Dataset items:
- - - - -

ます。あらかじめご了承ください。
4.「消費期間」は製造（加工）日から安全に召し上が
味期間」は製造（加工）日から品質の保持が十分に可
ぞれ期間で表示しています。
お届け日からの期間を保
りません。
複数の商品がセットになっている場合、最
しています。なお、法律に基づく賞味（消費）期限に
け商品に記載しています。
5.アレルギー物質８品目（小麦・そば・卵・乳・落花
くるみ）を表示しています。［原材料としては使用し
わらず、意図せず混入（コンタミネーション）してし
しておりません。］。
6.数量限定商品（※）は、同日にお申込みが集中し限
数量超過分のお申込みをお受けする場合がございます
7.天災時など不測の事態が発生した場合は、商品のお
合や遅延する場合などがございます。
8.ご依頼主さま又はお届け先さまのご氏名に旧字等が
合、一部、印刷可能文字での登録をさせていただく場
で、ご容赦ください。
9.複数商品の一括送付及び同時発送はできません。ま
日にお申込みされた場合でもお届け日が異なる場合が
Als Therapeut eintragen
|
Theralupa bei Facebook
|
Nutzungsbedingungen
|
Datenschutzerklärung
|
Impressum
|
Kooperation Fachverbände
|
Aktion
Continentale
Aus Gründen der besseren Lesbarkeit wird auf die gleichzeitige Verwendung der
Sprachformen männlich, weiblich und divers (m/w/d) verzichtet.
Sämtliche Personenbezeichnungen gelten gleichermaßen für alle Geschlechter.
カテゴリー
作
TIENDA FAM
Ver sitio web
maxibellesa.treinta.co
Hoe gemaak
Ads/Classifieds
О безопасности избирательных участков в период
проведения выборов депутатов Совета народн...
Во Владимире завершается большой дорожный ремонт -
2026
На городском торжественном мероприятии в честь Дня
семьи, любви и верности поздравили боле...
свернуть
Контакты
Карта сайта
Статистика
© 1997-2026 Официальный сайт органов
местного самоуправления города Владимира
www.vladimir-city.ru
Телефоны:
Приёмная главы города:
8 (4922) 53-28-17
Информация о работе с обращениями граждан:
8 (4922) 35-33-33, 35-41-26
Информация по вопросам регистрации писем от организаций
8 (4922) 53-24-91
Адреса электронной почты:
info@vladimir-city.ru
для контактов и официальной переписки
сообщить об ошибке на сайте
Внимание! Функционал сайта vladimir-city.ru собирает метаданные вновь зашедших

- - - - -

WORK INSTRUCTION: Using the data above, return each line that includes the word "city".

TASK RESPONSE:
www.vladimir-city.ru
info@vladimir-city.ru
Внимание! Функционал сайта vladimir-city.ru собирает метаданные вновь зашедших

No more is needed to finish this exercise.